What is IPL controversy all about?
It all started with Mr. Tharoor's so called mentoring of the Kerala franchise. The war of words with (former) IPL boss, Lalit Modi, revealed that, Mr. Tharoor negotiated with Rendezvous for a higher share of "sweat equity" for his (girl) friend Sunanda Pushkar. This is not the first time Mr. Tharoor is helping someone who is very close to him. "When appointed head of the public affairs division in the UN headquarters in New York, he moved his girlfriend to the office next to him." More over, he is no stranger to controversies. His statements on Pandit Nehru's foreign policy, about Mahatma Gandhi, about India's stand on Indo-Pak relations and his "equivocal" comments on Twitter have created more problems and embarrassment to the government than solving the problems.
Note: Sweat equity is a term used to describe the contribution made to a project by people who contribute their time and effort.
Firstly, Mr. Tharoor's explanations on the sweat equity for Ms Pushkar was unsatisfactory. The minister had told Lok Sabha that “Rendezvous has clarified that it issued sweat equity to its associates in lieu of salary, which is a common practice around the world for start-up ventures”. It must be noted that, Ms Pushkar was awarded 19% stake in the 25% free equity owned by Rendezvous Sports World Pvt Ltd, the company that led the consortium that finally won the team. The value of Pushkar's stake is $15.82 million (about Rs 70 crore). However,
- According to Section 79A of the Companies Act 1956, a company can issue “sweat equity” only a year after commencing business. The Kochi franchise was registered only on March 17, 2010.
- A company cannot issue sweat equity shares for over 15% of the total paid-up capital in a year or shares of the value of Rs 5 crore, whichever is higher and the firm has to get prior approval of the government. There is proof that Ms Pushkar got more than what is allowed under law.
On the other hand, another Twitter fella, (former) IPL boss Lalit Modi, disclosed the names of some of the owners of the consortium that bought the Kochi franchise for $333 million. Modi has also alleged that he was told by Tharoor not to ask who these shareholders were. "The Franchise Agreement does have a confidentiality clause, which prohibits disclosure of the agreement, other than as might be required under the law, without the prior written agreement of both parties (the consortium and the IPL arm of the Board of Control for Cricket in India) [The Hindu]." Mr. Tharoor and the co-owner(s) of Kochi consortium have blamed Mr. Modi for betraying the confidentiality clause. The issue got even worst when a Kochi consortium co-owner has alleged that Mr. Modi offered the owners $50 million as a 'bribe' to withdraw from the bid after they had won it. The IPL Chairman has strenuously denied this.

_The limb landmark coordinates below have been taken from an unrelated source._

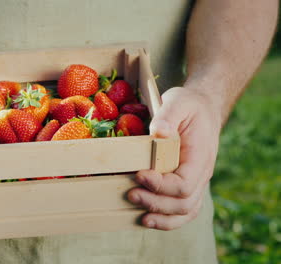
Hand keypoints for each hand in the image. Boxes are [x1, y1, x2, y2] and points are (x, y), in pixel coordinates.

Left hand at [128, 87, 221, 229]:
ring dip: (162, 217)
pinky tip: (147, 218)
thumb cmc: (189, 105)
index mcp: (200, 156)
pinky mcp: (186, 184)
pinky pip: (182, 210)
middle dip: (156, 202)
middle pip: (184, 203)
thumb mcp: (179, 102)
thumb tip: (158, 133)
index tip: (140, 174)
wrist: (202, 108)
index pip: (185, 183)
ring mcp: (196, 181)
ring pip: (185, 212)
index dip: (162, 185)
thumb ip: (168, 116)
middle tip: (131, 194)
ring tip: (140, 216)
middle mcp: (201, 173)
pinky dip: (166, 219)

This entire murky affair attracted the attention of the nation and raids by Income Tax department made the matters worst. BCCI and IPL governing council suddenly woke up (as if from deep sleep) and realized that there is something fishy in the entire gamut of IPL.
What really went wrong?
The primary purpose of corporate leadership is to create wealth legally and ethically. IPL management has given a decent burial to both legality and ethics. There are no well defined stringent rules to ensure the transparency in the management of IPL. There are serious doubts regarding the ownership of Kings XI Punjab, Rajasthan Royals, Kolkata Knight Riders franchises [More here and here]. There is enough proof to show Mr. Modi's finantial irregularities and his influence on bidding process [More here and here]. He ran the IPL like a one-man show. His dictator like leadership has struck coup de grâce to democratic decision making in corporate body (IPL). "He antagonised the BCCI general body, whose support he may need to remain in control. Mr. Modi embarrassed the Government on the apparent boycott of Pakistan players by team franchisees in the run-up to IPL3. As controversies swirled around him over financial irregularities and him influencing the bidding process, he shrugged-or tweeted-off the allegations as if the laws of the land and public scrutiny were such banalities meant only for lesser mortals. [India Today]"
This forced the BCCI boss Mr. Shashank Manohar to assert that, "IPL doesn’t belong to any individual. It remains a BCCI property and we don’t want anybody’s advise on who should run the tournament or how to go about organising it. The IPL’s governance is BCCI’s prerogative."
The way forward
Shashank Manohar is a powerful man who, unlike Mr. Modi, doesn't speak much and when he speaks every one listens. Mr. Manohar seems to be the right man in the right place. One can only hope that he plays a significant role in cleaning up the IPL mess [More here].
BCCI has already appointed a 3 member committee to probe into IPL functioning and the members of the opposition parties are demanding joint parliamentary committee (JPC) to look into the matter which is definitely a good idea. Government should seriously think about constituting a JPC to probe into IPL affairs. There is an urgent need to ensure greater transparency and accountability on the part of both the organizers and the franchisees. The Indian Premier League owes its success to millions of cricket fans across the world and cricket lovers in India certainly deserve an explanation for all the mess that happened so far.